Stored data:
▬▬▬▬▬▬

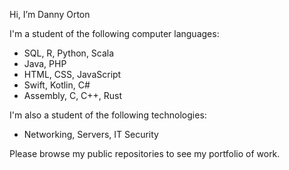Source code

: Hi, I’m Danny Orton

I'm a student of the following computer languages:

<ul>
    <li>SQL, R, Python, Scala</li>
    <li>Java, PHP</li>
    <li>HTML, CSS, JavaScript</li>
    <li>Swift, Kotlin, C#</li>
    <li>Assembly, C, C++, Rust</li>
</ul>

I'm also a student of the following technologies:

<ul>
    <li>Networking, Servers, IT Security</li>
</ul>

Please browse my public repositories to see my portfolio of work.

<!---
dannyvorton/dannyvorton is a ✨ special ✨ repository because its `README.md` (this file) appears on your GitHub profile.
You can click the Preview link to take a look at your changes.
--->
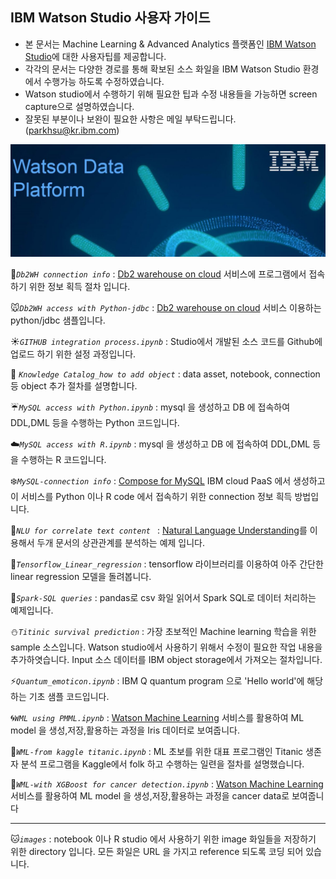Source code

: 
## IBM Watson Studio 사용자 가이드 ##

 * 본 문서는 Machine Learning & Advanced Analytics 플랫폼인 [IBM Watson Studio](https://console.bluemix.net/catalog/services/watson-studio)에 대한 사용자팁를 제공합니다.
 * 각각의 문서는 다양한 경로를 통해 확보된 소스 화일을 IBM Watson Studio 환경에서 수행가능 하도록 수정하였습니다.
 * Watson studio에서 수행하기 위해 필요한 팁과 수정 내용들을 가능하면 screen capture으로 설명하였습니다.
 * 잘못된 부분이나 보완이 필요한 사항은 메일 부탁드립니다. (parkhsu@kr.ibm.com)

![watson data platform](https://github.com/moreal70/IBM-Watson-Studio/raw/master/images/ibm-watson-data-platform.png)


:hamster:*`Db2WH connection info`* : [Db2 warehouse on cloud](https://console.bluemix.net/catalog/services/db2-warehouse) 서비스에 프로그램에서 접속하기 위한 정보 획득 절차 입니다.

:mouse:*`Db2WH access with Python-jdbc`* : [Db2 warehouse on cloud](https://console.bluemix.net/catalog/services/db2-warehouse) 서비스 이용하는 python/jdbc 샘플입니다. 

:sunny:*`GITHUB integration process.ipynb`* : Studio에서 개발된 소스 코드를 Github에 업로드 하기 위한 설정 과정입니다.

:wolf: *`Knowledge Catalog_how to add object`* : data asset, notebook, connection 등 object 추가 절차를 설명합니다. 

:umbrella:*`MySQL access with Python.ipynb`* : mysql 을 생성하고 DB 에 접속하여 DDL,DML 등을 수행하는 Python 코드입니다.

:cloud:*`MySQL access with R.ipynb`* : mysql 을 생성하고 DB 에 접속하여 DDL,DML 등을 수행하는 R 코드입니다.

:snowflake:*`MySQL-connection info`* : [Compose for MySQL](https://console.bluemix.net/catalog/services/compose-for-mysql) IBM cloud PaaS 에서 생성하고 이 서비스를 Python 이나 R code 에서 접속하기 위한 connection 정보 흭득 방법입니다. 

:panda_face:*`NLU for correlate text content `* : [Natural Language Understanding](https://console.bluemix.net/catalog/services/natural-language-understanding)를 이용해서 두개 문서의 상관관계를 분석하는 예제 입니다.    

:rabbit:*`Tensorflow_Linear_regression`* : tensorflow 라이브러리를 이용하여 아주 간단한 linear regression 모델을 돌려봅니다.

:turtle:*`Spark-SQL queries`* : pandas로 csv 화일 읽어서 Spark SQL로 데이터 처리하는 예제입니다.   

:snowman:*`Titinic survival prediction`* : 가장 초보적인 Machine learning 학습을 위한 sample 소스입니다. Watson studio에서 사용하기 위해서 수정이 필요한 작업 내용을 추가하엿습니다. Input 소스 데이터를 IBM object storage에서 가져오는 절차입니다.

:zap:*`Quantum_emoticon.ipynb`* : IBM Q quantum program 으로 'Hello world'에 해당하는 기초 샘플 코드입니다.

:cyclone:*`WML using PMML.ipynb`* : [Watson Machine Learning](https://console.bluemix.net/catalog/services/machine-learning) 서비스를 활용하여 ML model 을 생성,저장,활용하는 과정을 Iris 데이터로 보여줍니다. 

:foggy:*`WML-from kaggle titanic.ipynb`* : ML 초보를 위한 대표 프로그램인 Titanic 생존자 분석 프로그램을 Kaggle에서 folk 하고 수행하는 일련을 절차를 설명했습니다.

:ocean:*`WML-with XGBoost for cancer detection.ipynb`* : [Watson Machine Learning](https://console.bluemix.net/catalog/services/machine-learning) 서비스를 활용하여 ML model 을 생성,저장,활용하는 과정을 cancer data로 보여줍니다

----------

:cat:*`images`* : notebook 이나 R studio 에서 사용하기 위한 image 화일들을 저장하기 위한 directory 입니다. 모든 화일은 URL 을 가지고 reference 되도록 코딩 되어 있습니다.











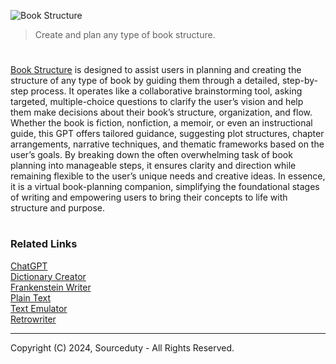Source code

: ![Book Structure](https://github.com/user-attachments/assets/2b34de48-204c-4b31-a2b8-4057eb10ed22)

> Create and plan any type of book structure.
#

[Book Structure](https://chatgpt.com/g/g-yNWlLa7n0-book-structure) is designed to assist users in planning and creating the structure of any type of book by guiding them through a detailed, step-by-step process. It operates like a collaborative brainstorming tool, asking targeted, multiple-choice questions to clarify the user’s vision and help them make decisions about their book’s structure, organization, and flow. Whether the book is fiction, nonfiction, a memoir, or even an instructional guide, this GPT offers tailored guidance, suggesting plot structures, chapter arrangements, narrative techniques, and thematic frameworks based on the user’s goals. By breaking down the often overwhelming task of book planning into manageable steps, it ensures clarity and direction while remaining flexible to the user’s unique needs and creative ideas. In essence, it is a virtual book-planning companion, simplifying the foundational stages of writing and empowering users to bring their concepts to life with structure and purpose.

#
### Related Links

[ChatGPT](https://github.com/sourceduty/ChatGPT)
<br>
[Dictionary Creator](https://github.com/sourceduty/Dictionary_Creator)
<br>
[Frankenstein Writer](https://github.com/sourceduty/Frankenstein_Writer)
<br>
[Plain Text](https://github.com/sourceduty/Plain_Text)
<br>
[Text Emulator](https://github.com/sourceduty/Text_Emulator)
<br>
[Retrowriter](https://github.com/sourceduty/Retrowriter)

***
Copyright (C) 2024, Sourceduty - All Rights Reserved.
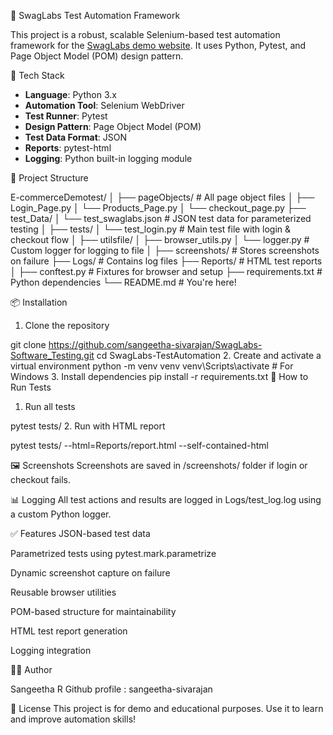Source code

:  🛒 SwagLabs Test Automation Framework

This project is a robust, scalable Selenium-based test automation framework for the [SwagLabs demo website](https://www.saucedemo.com). 
It uses Python, Pytest, and Page Object Model (POM) design pattern.

🚀 Tech Stack

- **Language**: Python 3.x
- **Automation Tool**: Selenium WebDriver
- **Test Runner**: Pytest
- **Design Pattern**: Page Object Model (POM)
- **Test Data Format**: JSON
- **Reports**: pytest-html
- **Logging**: Python built-in logging module

 📁 Project Structure

E-commerceDemotest/
│
├── pageObjects/ # All page object files
│ ├── Login_Page.py
│ └── Products_Page.py
│ └── checkout_page.py
├── test_Data/
│ └── test_swaglabs.json # JSON test data for parameterized testing
│
├── tests/
│ └── test_login.py # Main test file with login & checkout flow
│
├── utilsfile/
│ ├── browser_utils.py
│ └── logger.py # Custom logger for logging to file
│
├── screenshots/ # Stores screenshots on failure
├── Logs/ # Contains log files
├── Reports/ # HTML test reports
│
├── conftest.py # Fixtures for browser and setup
├── requirements.txt # Python dependencies
└── README.md # You're here!

📦 Installation

1. Clone the repository

git clone https://github.com/sangeetha-sivarajan/SwagLabs-Software_Testing.git
cd SwagLabs-TestAutomation
2. Create and activate a virtual environment
python -m venv venv
venv\Scripts\activate  # For Windows
3. Install dependencies
pip install -r requirements.txt
🧪 How to Run Tests
1. Run all tests

pytest tests/
2. Run with HTML report

pytest tests/ --html=Reports/report.html --self-contained-html

🖼️ Screenshots
Screenshots are saved in /screenshots/ folder if login or checkout fails.

📊 Logging
All test actions and results are logged in Logs/test_log.log using a custom Python logger.

✅ Features
 JSON-based test data

 Parametrized tests using pytest.mark.parametrize

 Dynamic screenshot capture on failure

 Reusable browser utilities

 POM-based structure for maintainability

 HTML test report generation

 Logging integration


👨‍💻 Author

Sangeetha R
Github profile  : sangeetha-sivarajan

📝 License
This project is for demo and educational purposes. Use it to learn and improve automation skills!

▬▬▬▬▬▬

▸ PROBLEM DESCRIPTION:
If a line in the data above contains the string "requirements", count it; then state only the total.

▸ ANSWER SPACE:
2